_Task 1_: According to the passage on labor claims, what power does Section 301 grant federal district courts?

_Passage to read_:

◇ ◇ ◇ ◇ ◇

A rule tolling the time period within which to file a Sec. 301 claim in federal court simply by virtue of filing a claim with the NLRB would be contrary to the rationale underlying DelCostello and would not effectuate congressional goals. See Burnett v. New York Central Railway Co., 380 U.S. 424, 85 S. Ct. 1050, 13 L. Ed. 2d 941 (1965). In the first place, Sec. 10 suits may be pursued independently from those brought pursuant to Sec. 301. The NLRB has preemptive jurisdiction over unfair labor practices under Sec. 10 subject only to limited review by federal courts of appeal, 29 U.S.C. Sec. 160(b) and (f) (1982), and possesses unreviewable discretion to refuse to issue an unfair labor practice complaint. Vaca v. Sipes, 386 U.S. 171, 182, 87 S. Ct. 903, 912, 17 L. Ed. 2d 842 (1967). Section 301 serves as an exception to the agency's preemptive jurisdiction and grants federal district courts the power to entertain suits alleging the breach of a collective bargaining agreement even if the breach also constitutes an unfair labor practice. We certainly are not faced with a unitary statutory scheme mandating administrative action before suit can be brought in a federal forum.

◇ ◇ ◇ ◇ ◇

_Dataset items_:
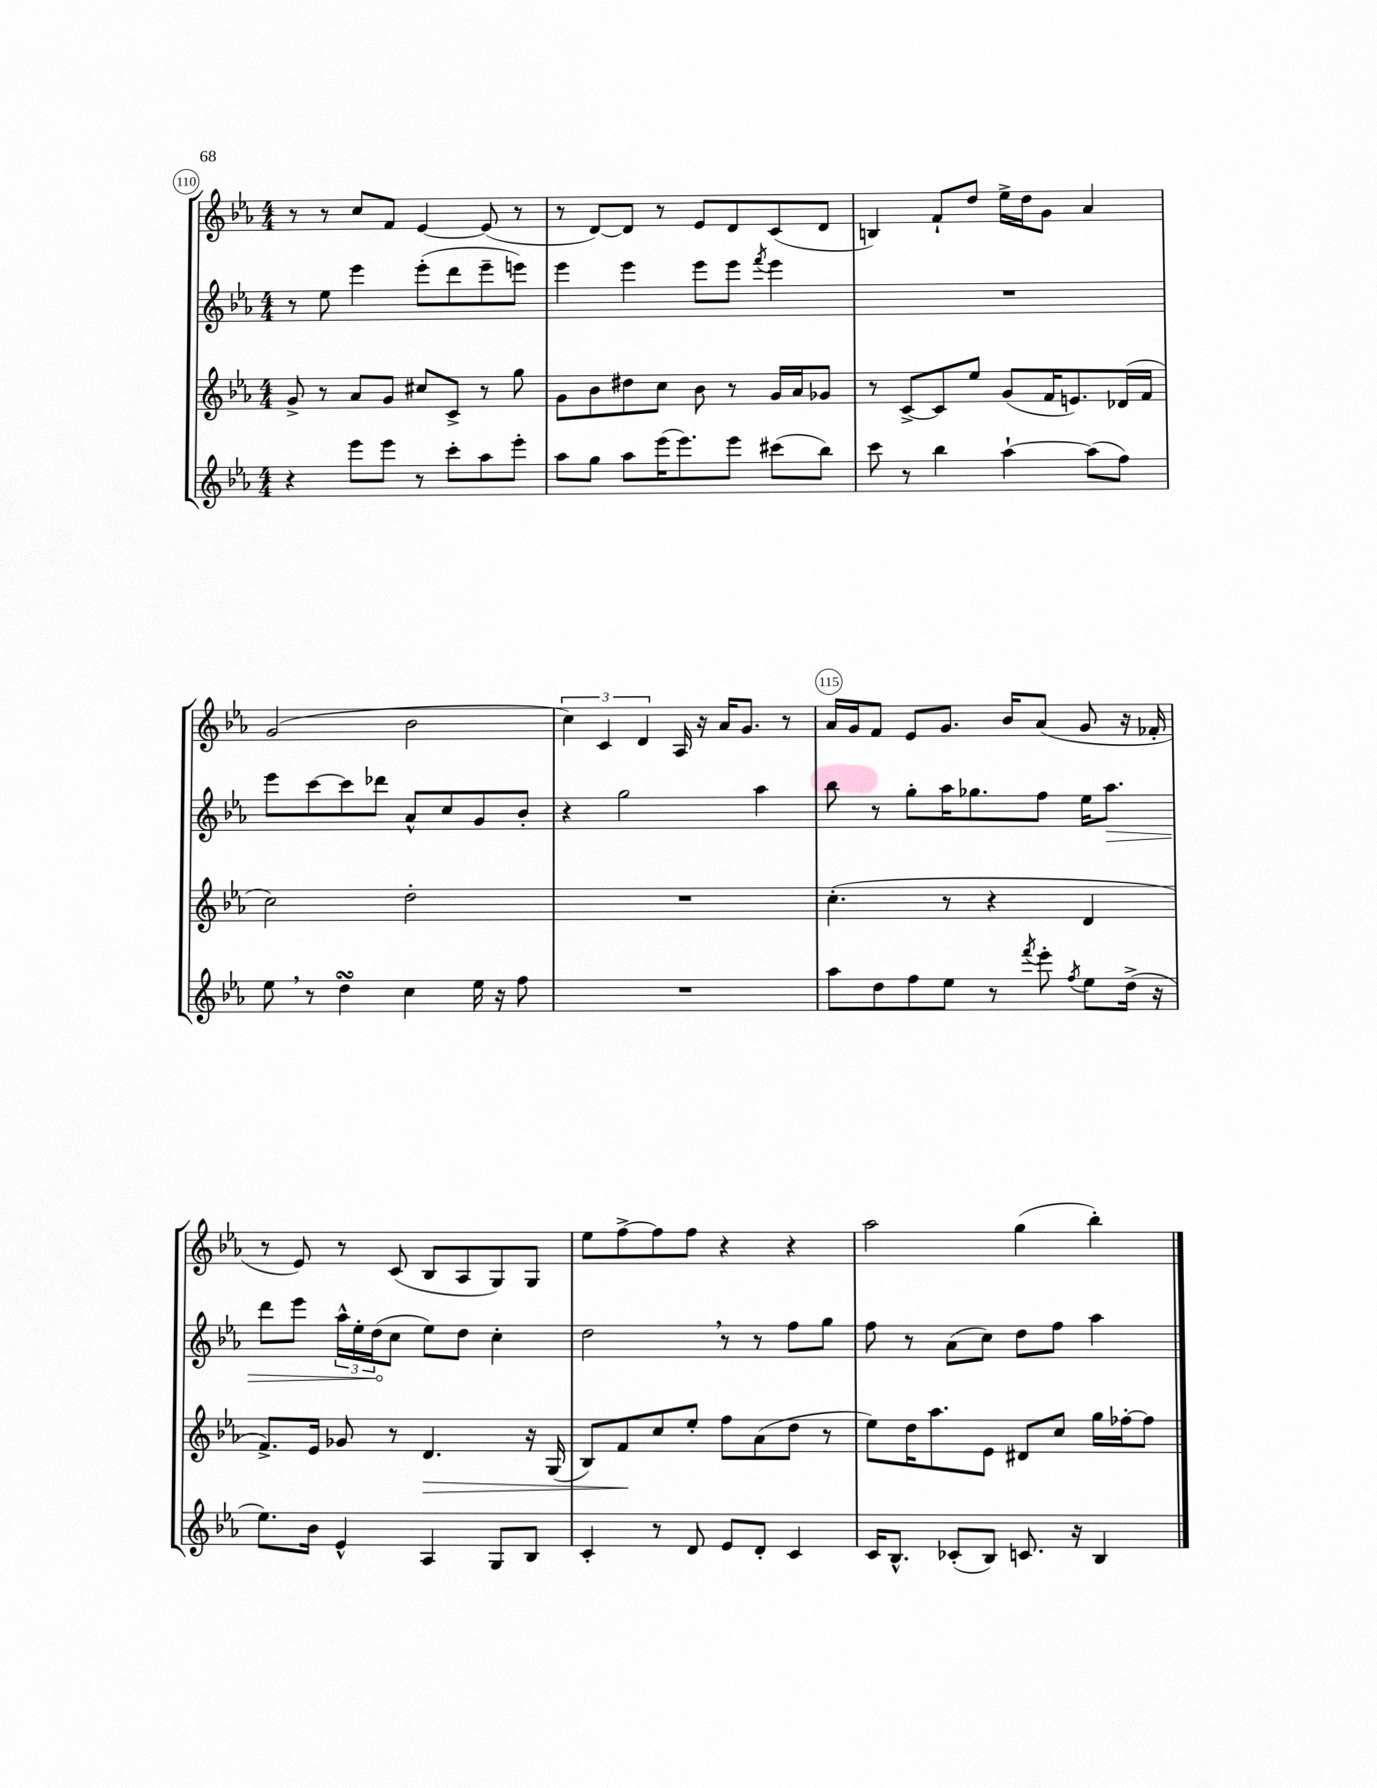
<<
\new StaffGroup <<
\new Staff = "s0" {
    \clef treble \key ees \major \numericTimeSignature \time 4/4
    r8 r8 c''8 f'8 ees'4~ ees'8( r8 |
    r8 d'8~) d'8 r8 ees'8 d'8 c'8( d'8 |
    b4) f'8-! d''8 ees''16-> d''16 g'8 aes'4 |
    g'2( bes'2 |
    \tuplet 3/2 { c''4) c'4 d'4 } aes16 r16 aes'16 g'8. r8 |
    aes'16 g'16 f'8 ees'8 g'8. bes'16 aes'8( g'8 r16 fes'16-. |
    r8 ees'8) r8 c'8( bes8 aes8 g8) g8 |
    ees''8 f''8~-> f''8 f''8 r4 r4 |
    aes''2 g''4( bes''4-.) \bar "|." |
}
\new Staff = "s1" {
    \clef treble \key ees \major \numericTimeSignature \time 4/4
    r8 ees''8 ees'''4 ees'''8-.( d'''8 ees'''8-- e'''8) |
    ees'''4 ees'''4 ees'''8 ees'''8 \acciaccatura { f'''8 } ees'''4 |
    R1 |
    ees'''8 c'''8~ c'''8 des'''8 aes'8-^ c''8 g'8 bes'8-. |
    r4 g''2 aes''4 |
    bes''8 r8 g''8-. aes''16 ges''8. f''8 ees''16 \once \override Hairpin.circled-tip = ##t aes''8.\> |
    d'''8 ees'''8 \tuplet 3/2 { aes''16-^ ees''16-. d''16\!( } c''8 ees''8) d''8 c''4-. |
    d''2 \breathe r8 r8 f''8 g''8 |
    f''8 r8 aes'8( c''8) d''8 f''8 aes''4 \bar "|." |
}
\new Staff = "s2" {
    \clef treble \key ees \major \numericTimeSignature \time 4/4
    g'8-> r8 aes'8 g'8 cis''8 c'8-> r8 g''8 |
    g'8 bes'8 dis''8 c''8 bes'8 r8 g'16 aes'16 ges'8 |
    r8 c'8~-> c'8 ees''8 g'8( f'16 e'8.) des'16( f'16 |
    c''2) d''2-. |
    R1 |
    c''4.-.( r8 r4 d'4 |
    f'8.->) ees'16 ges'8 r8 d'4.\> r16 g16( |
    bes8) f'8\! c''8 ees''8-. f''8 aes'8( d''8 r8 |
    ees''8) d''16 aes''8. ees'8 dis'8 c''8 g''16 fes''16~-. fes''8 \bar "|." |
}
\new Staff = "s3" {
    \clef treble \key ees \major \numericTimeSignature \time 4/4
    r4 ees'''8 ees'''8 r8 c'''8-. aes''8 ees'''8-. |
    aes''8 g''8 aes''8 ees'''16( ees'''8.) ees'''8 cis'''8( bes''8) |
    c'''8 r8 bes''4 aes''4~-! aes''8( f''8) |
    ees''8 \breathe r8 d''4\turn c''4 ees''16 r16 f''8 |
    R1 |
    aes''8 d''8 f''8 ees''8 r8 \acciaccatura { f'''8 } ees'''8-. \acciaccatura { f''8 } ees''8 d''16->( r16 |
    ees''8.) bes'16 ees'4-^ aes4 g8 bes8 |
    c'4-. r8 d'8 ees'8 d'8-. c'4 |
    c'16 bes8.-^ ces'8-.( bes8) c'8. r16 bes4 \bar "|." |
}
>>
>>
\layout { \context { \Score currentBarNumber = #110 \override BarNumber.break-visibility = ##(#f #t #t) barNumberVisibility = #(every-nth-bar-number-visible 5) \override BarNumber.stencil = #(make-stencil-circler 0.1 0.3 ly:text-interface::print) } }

◇ ◇ ◇ ◇ ◇

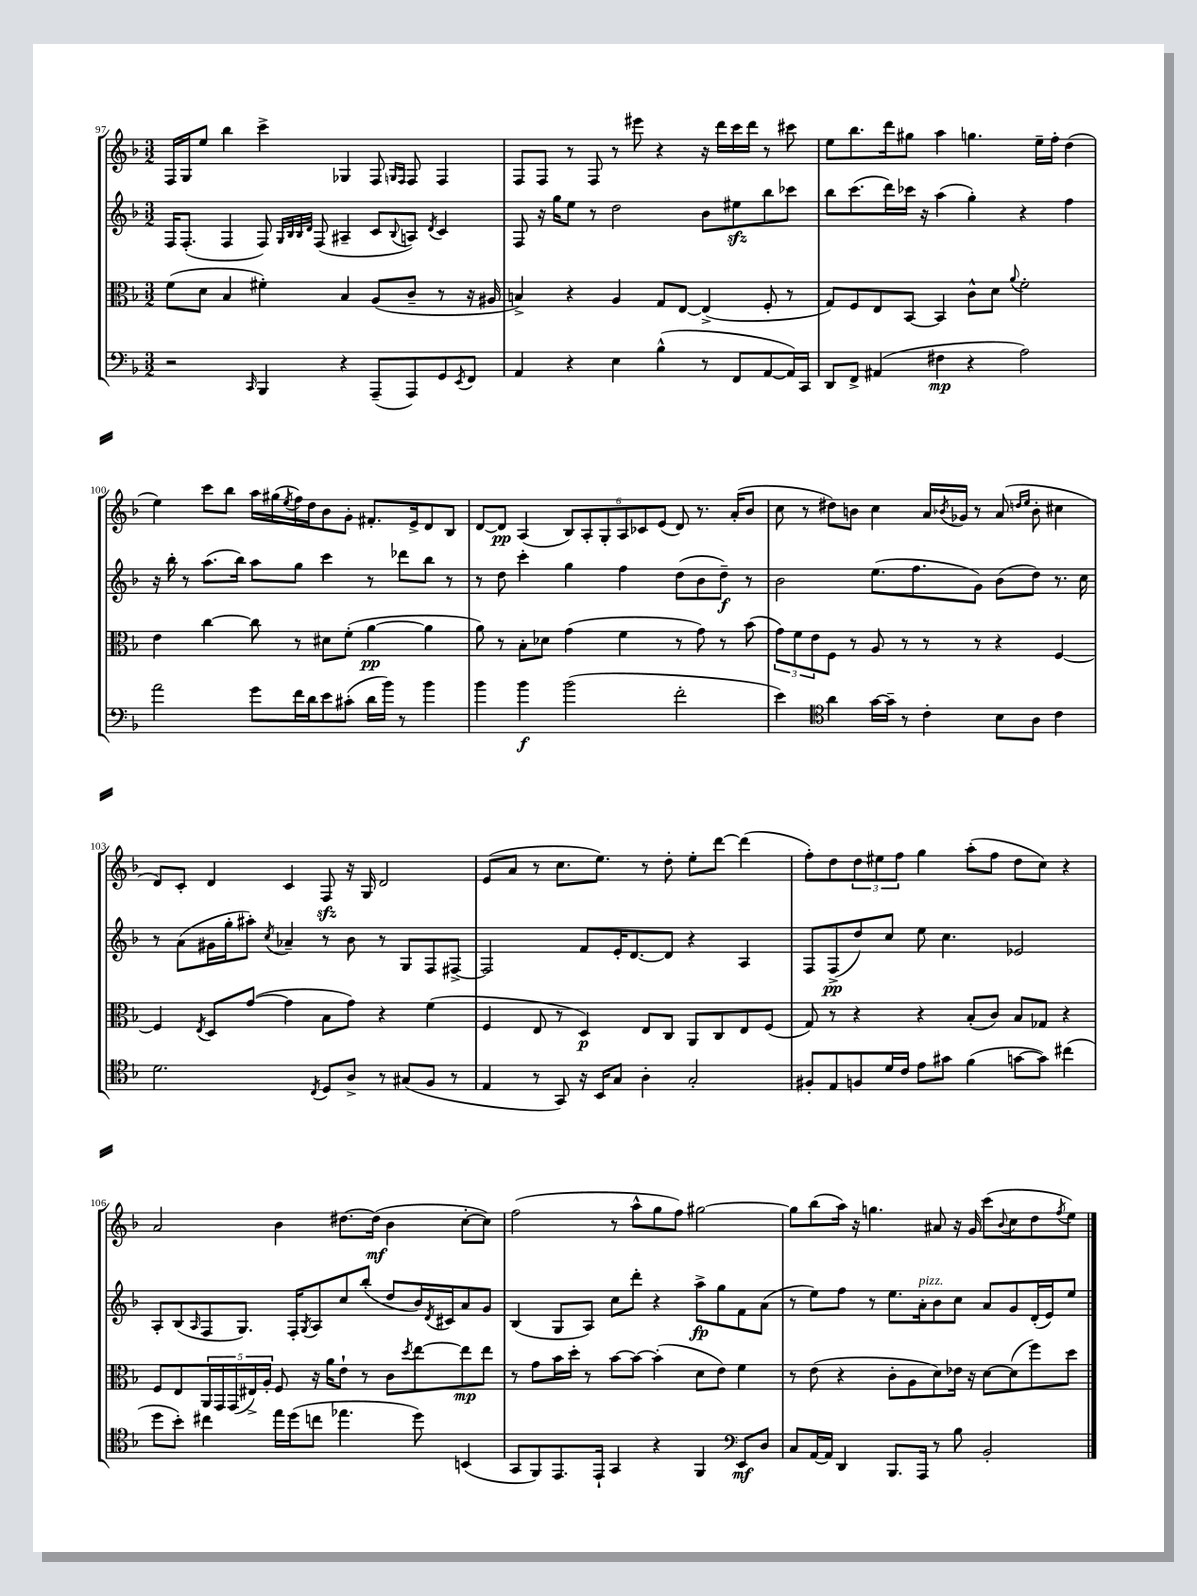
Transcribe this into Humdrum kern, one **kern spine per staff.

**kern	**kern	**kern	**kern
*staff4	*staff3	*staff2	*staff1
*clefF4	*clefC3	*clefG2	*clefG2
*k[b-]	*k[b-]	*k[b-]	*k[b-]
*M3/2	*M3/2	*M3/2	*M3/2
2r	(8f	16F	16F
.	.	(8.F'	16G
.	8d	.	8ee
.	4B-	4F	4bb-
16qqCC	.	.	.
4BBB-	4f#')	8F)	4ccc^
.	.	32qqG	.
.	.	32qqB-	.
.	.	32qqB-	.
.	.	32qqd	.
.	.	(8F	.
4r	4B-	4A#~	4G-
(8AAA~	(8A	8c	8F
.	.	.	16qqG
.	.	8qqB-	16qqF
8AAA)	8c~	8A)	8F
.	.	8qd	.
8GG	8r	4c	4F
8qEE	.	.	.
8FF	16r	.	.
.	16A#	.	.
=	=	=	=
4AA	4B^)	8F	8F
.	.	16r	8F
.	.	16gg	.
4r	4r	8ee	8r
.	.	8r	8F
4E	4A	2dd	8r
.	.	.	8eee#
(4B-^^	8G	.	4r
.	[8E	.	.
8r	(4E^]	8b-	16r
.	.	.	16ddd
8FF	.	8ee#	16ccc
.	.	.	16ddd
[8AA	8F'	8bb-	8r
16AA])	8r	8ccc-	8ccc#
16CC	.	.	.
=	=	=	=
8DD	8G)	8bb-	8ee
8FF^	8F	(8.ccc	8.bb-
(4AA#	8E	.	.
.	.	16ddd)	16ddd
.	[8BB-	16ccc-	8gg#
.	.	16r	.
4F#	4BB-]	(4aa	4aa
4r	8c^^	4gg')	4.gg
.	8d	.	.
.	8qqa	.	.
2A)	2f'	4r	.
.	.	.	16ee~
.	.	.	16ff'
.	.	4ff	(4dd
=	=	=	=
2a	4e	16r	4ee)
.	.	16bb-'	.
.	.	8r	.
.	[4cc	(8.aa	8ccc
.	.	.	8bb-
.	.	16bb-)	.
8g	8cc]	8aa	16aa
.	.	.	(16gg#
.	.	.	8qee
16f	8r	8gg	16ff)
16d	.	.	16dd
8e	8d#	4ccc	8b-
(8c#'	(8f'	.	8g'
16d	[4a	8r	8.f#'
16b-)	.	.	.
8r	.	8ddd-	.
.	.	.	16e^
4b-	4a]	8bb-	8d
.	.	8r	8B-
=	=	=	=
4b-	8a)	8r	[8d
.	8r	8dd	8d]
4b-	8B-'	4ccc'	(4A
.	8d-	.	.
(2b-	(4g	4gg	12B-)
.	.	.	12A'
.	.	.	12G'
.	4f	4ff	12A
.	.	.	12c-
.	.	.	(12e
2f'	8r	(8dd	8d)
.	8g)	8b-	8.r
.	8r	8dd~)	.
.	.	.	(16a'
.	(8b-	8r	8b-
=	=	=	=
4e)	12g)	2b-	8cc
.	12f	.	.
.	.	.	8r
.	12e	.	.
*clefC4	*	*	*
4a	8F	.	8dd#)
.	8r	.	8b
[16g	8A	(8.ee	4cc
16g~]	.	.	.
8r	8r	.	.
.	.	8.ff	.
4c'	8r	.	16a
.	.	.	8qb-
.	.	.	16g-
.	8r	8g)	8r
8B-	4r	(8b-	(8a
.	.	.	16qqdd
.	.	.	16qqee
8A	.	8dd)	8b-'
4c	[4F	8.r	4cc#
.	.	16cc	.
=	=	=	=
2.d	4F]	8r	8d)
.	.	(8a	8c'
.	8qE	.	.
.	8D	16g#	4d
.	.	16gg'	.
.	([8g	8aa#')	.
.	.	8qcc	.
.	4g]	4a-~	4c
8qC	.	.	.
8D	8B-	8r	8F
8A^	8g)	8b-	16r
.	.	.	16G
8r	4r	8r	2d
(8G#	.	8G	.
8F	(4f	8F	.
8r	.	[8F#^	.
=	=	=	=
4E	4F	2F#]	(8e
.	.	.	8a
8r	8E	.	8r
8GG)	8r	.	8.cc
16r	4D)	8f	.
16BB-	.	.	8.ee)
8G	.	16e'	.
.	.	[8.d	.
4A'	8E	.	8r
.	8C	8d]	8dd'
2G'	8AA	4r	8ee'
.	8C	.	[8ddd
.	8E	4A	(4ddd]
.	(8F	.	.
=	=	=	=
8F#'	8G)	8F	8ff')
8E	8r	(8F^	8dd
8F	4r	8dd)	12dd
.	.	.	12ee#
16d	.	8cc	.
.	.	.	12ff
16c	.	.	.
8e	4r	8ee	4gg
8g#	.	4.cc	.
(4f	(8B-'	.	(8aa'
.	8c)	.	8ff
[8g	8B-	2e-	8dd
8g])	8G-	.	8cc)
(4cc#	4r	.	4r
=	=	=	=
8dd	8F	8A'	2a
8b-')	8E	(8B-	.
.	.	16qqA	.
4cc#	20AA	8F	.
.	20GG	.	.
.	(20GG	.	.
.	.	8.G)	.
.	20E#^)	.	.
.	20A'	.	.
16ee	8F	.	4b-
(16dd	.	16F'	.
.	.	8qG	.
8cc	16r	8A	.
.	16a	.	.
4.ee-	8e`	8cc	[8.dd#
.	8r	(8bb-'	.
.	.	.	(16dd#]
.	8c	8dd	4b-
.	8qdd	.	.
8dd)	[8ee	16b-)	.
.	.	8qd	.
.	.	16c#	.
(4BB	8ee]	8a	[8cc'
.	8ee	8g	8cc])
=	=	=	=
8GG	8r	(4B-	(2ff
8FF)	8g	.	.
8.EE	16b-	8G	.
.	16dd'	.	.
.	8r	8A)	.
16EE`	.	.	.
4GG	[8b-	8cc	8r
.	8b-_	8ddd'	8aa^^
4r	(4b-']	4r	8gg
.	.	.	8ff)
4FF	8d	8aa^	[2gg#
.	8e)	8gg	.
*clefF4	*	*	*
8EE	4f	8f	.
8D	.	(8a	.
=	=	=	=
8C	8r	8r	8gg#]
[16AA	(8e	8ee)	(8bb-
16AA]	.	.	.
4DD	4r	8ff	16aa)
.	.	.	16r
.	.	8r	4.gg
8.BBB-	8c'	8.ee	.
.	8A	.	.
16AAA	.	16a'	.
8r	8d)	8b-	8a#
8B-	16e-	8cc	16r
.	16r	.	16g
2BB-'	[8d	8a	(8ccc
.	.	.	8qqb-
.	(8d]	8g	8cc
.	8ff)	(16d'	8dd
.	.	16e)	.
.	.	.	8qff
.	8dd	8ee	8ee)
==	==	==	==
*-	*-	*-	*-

◇ ◇ ◇ ◇ ◇

_Task 2_: Report how many lines of the records contain the string "kern". Give only the number.

_Exercise solution 1_: It grants them the power to entertain suits alleging the breach of a collective bargaining agreement, even if the breach also constitutes an unfair labor practice.

_Exercise solution 2_: 2